Honey, please. To quote my Facebook status: “If your kid can type “Santa” and “myth” into Google, it’s already over.” And as far as the seven-year-old goes, is there some reason you can’t enlist the elder one’s help in “keeping the magic alive”? Cause if your kid relishes destroying joy for his younger sibling, you got a problem even St. Nick may not be able to fix.
I have to admit, I am just not a Santa fan. As soon as the kiddos leave the stage of big-eyed enchantment with any dude in a white beard (somewhere around three) it’s time for straight dealing, as far as I’m concerned.
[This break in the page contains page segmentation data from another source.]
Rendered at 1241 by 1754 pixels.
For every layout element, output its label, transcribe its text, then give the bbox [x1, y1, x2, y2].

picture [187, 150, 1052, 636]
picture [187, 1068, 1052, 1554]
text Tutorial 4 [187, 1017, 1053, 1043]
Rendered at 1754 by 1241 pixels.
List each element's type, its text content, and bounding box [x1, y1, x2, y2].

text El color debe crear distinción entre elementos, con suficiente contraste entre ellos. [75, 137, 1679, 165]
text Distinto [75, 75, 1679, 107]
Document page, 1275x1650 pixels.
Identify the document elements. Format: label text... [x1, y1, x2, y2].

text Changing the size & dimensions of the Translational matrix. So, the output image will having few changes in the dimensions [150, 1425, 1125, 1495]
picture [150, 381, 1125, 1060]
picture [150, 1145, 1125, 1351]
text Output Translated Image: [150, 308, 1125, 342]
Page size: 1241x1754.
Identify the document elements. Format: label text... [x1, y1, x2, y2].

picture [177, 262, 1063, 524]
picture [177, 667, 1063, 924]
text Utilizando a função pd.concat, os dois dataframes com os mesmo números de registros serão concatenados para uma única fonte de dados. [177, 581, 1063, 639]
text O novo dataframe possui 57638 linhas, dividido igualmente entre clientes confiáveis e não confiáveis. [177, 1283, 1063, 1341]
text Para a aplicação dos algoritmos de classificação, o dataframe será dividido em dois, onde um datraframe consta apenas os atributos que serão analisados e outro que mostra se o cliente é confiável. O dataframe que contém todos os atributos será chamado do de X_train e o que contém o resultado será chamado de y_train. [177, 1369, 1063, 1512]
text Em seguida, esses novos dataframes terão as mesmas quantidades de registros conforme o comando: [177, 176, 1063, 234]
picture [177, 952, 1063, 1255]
I will never forget a certain almost-five-year-old loftily informing me that it was just fine if we didn’t get her a Barbie car, because she would just ask Santa and he would bring it. (In that moment, I got a taste of what some of my divorced friends’ lives must be like.)
Not to go all Ayn Rand here, but even if a kid isn’t making up a ridiculously long Pokies and inappropriate list for Santa—even if, as in those heartwarming stories that appear this time of year, he’s just asking for “a warm Coat and maybe 1 for my baby sister to”—there’s something a little weird about expecting gifts to magically appear under the tree. If they do show up, no need to thank Mom and Dad, who had nothing to do with it. And if they don’t, well…what does that mean, exactly? Did Santa forget you? Were ya just not good enough? Is it true what that kid at school said, that Santa only goes to rich kids’ houses?
And of course, there’s the idea, apparently implanted by that one damned song, that Santa is watching children all the time. ALL THE TIME. I distinctly remember lying down for a nap one December afternoon as a tiny thing and being absolutely effing creeped out. Where would he be watching from? The window on the driveway side of the house, maybe? Sure, he wasn’t there now, but as soon as I fell asleep…yep, Stalker Santa, that was who haunted my sugarplum dreams.
I don’t even want to get into the theological questions here, but it’s sort of obligatory. So many people are still trying to please a Santa God. Yes, there are many whose stockings are full of blessings…but I know a woman who tortured herself for months when her son was diagnosed with cancer, trying to identify her sin or sins that had caused this particular load of ashes and switches to be visited on her child.
So, Kyla Kelim, why not purchase this book, also mentioned in the article? It will help you “share the secret without destroying the wonder.” Because “when you move from the side of believing to the side of becoming, you move from being on the side of the mystery to being a part of the magic.” And who wouldn’t rather be part of the magic, huh? Isn’t that better than asking for stuff? Isn’t that what that guy talked about? You know, what’s-his-name. That other guy with the beard.
Hoping for a magical holiday for all the Blues readers!